`UK’s sturdy position in global fund management industry under threat’ 17th September 2010: Soon after Lib Dem Business Secretary Vince Cable again raised his voice against immigration cap, top industry executives have joined in to say the UK’s sturdy position in the global fund management industry was under threat.
They said it would receive a direct hit from government plans to curb immigration, and higher tax, along with competition from rival financial centres.
The speakers at the Financial Services Authority conference in London said the cap could see talented traders exit Britain and firms shift operations to lower-cost countries with lighter regulations.
Chief executive of funds industry body the Investment Management Association (IMA) Dick Saunders said the traffic lights were flashing red on tax and rhetoric around immigration. The risk was not that big firms would get up and move leaving empty offices in Canary Wharf. The risk was rather one of attrition, of seepage, that individuals will move and functions will get off-shored.

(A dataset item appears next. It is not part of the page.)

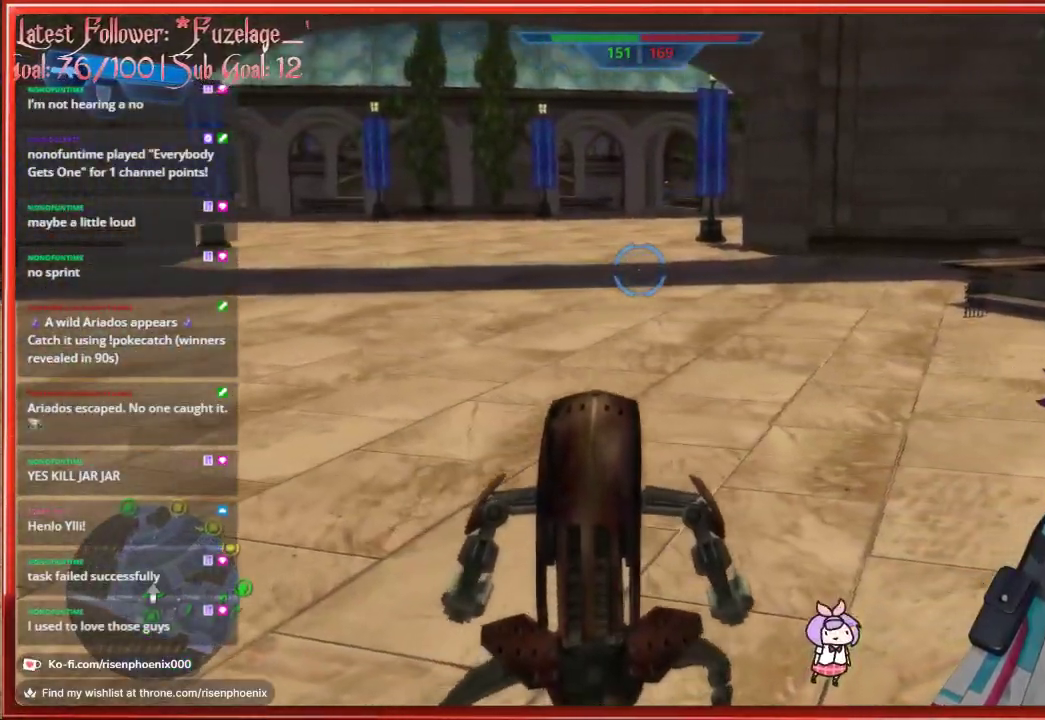
{"buttons": [], "left_stick": "up", "right_stick": "left", "events": [[50, "left_stick", "up"], [467, "right_stick", "left"]]}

Law Society chief executive Desmond Hudson has already said just when they were pulling themselves out of a crippling recession, imposing the cap now would strangle City law firms and in turn hit the businesses they act for.
By imposing a cap, there was a mistaken assumption that there would be lawyers of equal expertise in the UK and EU. But it was often the knowledge of a particular overseas jurisdiction which was of value to a firm."

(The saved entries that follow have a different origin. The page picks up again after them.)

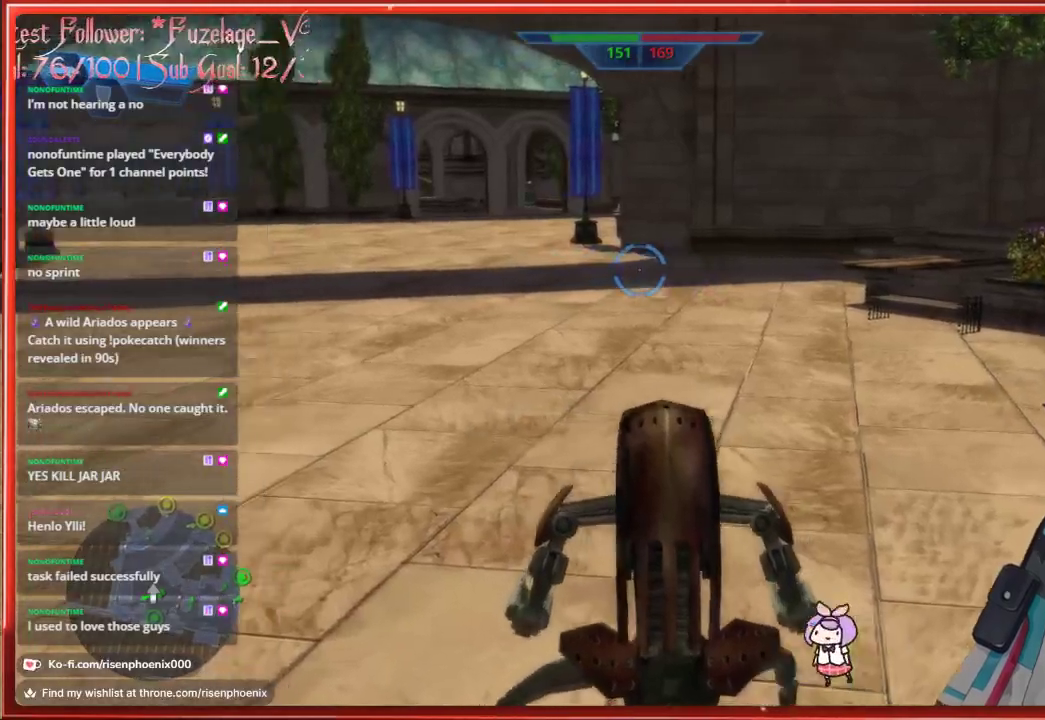
{"buttons": [], "left_stick": "up", "right_stick": "center", "events": [[150, "right_stick", "center"]]}
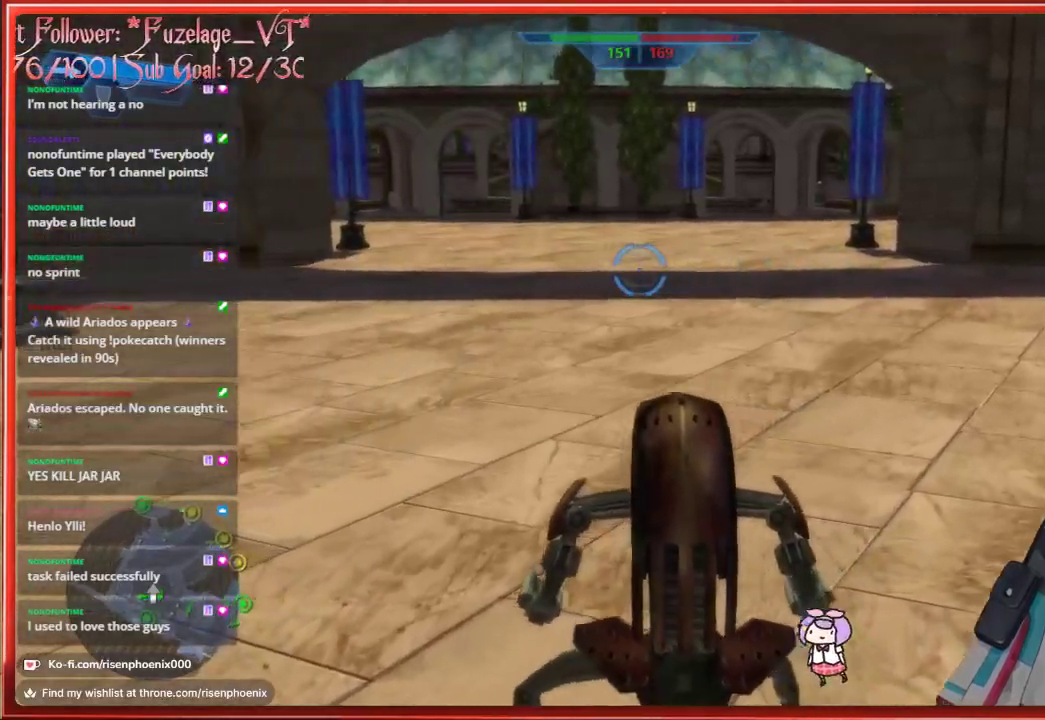
{"buttons": [], "left_stick": "up", "right_stick": "center", "events": []}
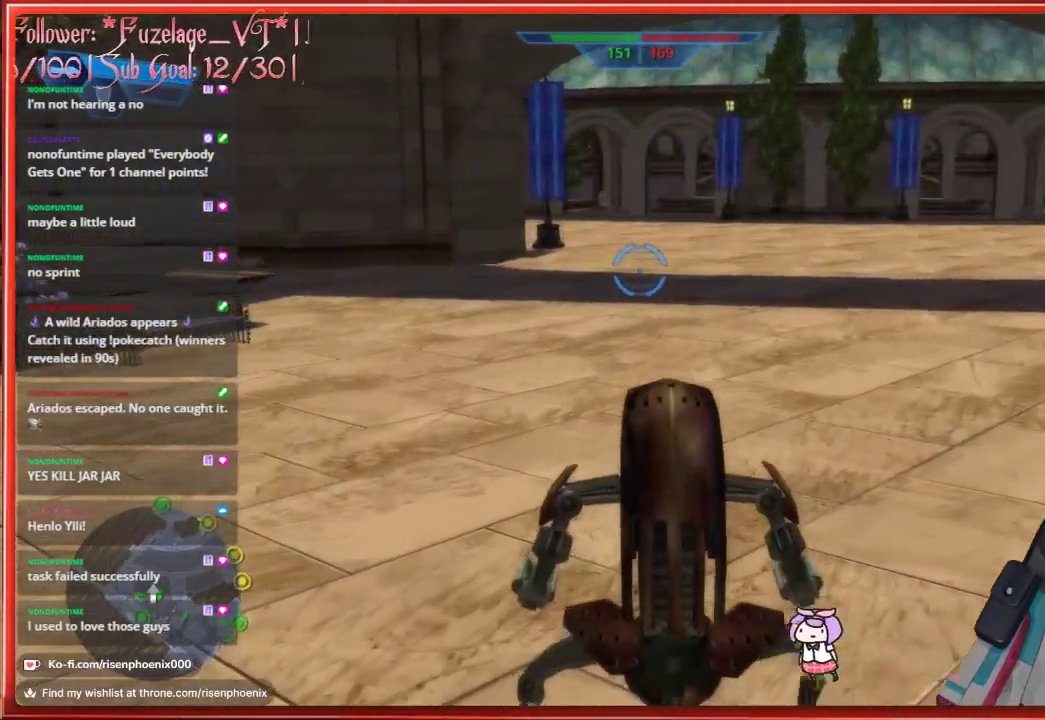
{"buttons": [], "left_stick": "up", "right_stick": "center", "events": []}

Bringing to the fore the risks of severing links with the world’s largest economies, including China and India, the Law Society argued that migrant lawyers were making a significant contribution to the UK economy.
Baker & McKenzie business immigration specialist lawyer Tony Haque said the Government made an election promise to reduce immigration and, while business immigration was not the main problem, it was focusing on this area because it was easiest to reduce.
Shadow home secretary Alan Johnson too only recently lashed out at the government for its move to bring about immigration cap.
Johnson said the government’s recently announced ‘cap’ would affect less than a third of 1 per cent of those coming to “our shores.
As of now the Government is gearing up to implement the cap on the number of immigrants. It is insisting highly-paid professionals would not be affected by the ceiling.
Johnson insisted the points-based system “works” and the government “is foolish to pretend they can improve its effectiveness with an arbitrary cap."
The Chartered Institute of Personnel and Development also believes the sharp decline in the number of work-related visas showed the points-based system was "robust and working".
A further cap on net immigration would only leave many employers facing significant skills gap.